━━━ TESTO DI LETTURA

Cinema

L’altra metà della storia: l’inganno dei ricordi abbelliti dalla memoria

Michela D'Agata
19 ottobre 2017

L’altra metà della storia (in originale The sense of an ending) è il nuovo film diretto da Ritesh Batra (The Lunchbox), tratto dal romanzo best-seller del 2011  “Il senso di una fine “ di Julian Barnes.

Tony Webster (Jim Broadbent), l’io narrante nel romanzo, è un testardo ed introverso pensionato divorziato, padre assente di una figlia single che sta per avere un bambino. La sua vita cambierà quando scopre di aver ricevuto in eredità il diario di Adrien, il suo più caro amico d’infanzia, lasciatogli dalla madre della sua fidanzata dei tempi dell’università, Veronica (Charlotte Rampling), che – ormai anziana – è ora in possesso del diario. L’enigmatica Veronica, amore di gioventù di Tony, l’aveva tradito proprio con il suo migliore amico Adrien.

Il diario spalancherà una porta sul passato e farà riaffiorare ricordi sepolti e rimossi, riaprendo ferite e rimettendo il passato in discussione.

Tony dovrà confrontare la sua memoria con quella di Veronica ed Adrien e ciò  lo costringerà a fare i conti con ciò che ha omesso ed ha aggiustato per facilitarsi la vita. Riuscirà Tony ad assumersi la responsabilità delle azioni compiute così tanti anni prima? Questo sarà sufficiente o è ormai troppo tardi?

La pellicola, strutturata con innumerevoli flashback, si snoda tra rimpianti, sensi di colpa, frustrazioni e sentimenti mai sopiti, che forse difficilmente porteranno a dare “il senso di una fine”.

Il doppio binario tra presente e passato è colonna portante dell’intera narrazione: la nostra identità presente è data da ciò che ricordiamo del nostro passato, o meglio di ciò che decidiamo di ricordare; i ricordi sono ingannevoli perché falsasti, filtrati ed abbelliti dal tempo e dalle nostre emozioni.

━━━━━━

### CONSEGNA
Secondo la recensione del film L'altra metà della storia, da quale romanzo è tratto il film? Indicalo per favore in una frase.

━━━ DATI GREZZI

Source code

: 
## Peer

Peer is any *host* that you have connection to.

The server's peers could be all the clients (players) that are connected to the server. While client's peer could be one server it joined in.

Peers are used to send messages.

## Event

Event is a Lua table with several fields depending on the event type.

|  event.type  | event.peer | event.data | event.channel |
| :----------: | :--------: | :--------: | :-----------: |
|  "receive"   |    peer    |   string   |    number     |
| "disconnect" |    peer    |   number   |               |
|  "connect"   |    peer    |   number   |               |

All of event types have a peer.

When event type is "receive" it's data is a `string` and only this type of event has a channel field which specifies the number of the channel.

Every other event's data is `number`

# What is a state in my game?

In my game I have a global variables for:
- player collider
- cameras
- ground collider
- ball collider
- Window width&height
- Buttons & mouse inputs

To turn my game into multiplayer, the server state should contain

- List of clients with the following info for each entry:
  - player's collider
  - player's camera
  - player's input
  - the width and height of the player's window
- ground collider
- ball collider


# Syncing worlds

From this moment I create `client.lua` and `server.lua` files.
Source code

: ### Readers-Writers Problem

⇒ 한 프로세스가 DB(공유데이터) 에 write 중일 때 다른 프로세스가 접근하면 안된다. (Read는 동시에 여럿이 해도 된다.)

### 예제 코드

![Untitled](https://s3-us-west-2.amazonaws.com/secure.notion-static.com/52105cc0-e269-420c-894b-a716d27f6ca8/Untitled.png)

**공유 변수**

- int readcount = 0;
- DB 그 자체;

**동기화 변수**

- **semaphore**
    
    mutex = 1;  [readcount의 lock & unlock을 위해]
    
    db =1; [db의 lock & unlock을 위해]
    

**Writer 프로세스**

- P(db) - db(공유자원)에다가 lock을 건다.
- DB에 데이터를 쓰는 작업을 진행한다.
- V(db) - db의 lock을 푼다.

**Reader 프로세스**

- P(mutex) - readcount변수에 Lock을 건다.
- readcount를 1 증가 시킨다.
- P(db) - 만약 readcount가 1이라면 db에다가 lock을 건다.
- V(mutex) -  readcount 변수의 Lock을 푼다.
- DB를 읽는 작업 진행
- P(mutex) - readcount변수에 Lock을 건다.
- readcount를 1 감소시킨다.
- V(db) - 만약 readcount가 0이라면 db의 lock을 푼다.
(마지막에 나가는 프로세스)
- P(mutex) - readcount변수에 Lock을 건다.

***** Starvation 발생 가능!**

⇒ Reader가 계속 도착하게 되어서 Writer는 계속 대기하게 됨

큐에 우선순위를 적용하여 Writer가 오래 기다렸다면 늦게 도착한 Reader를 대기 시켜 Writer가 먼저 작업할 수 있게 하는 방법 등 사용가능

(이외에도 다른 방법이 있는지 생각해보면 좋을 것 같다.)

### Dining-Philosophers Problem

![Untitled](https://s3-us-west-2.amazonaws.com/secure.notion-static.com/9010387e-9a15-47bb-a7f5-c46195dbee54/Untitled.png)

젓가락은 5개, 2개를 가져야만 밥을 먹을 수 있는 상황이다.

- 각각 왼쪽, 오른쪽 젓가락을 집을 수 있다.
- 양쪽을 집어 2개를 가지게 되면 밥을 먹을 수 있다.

━━━━━━

### RISPOSTA
Il film è tratto da "Il senso di una fine", romanzo best-seller del 2011 di Julian Barnes.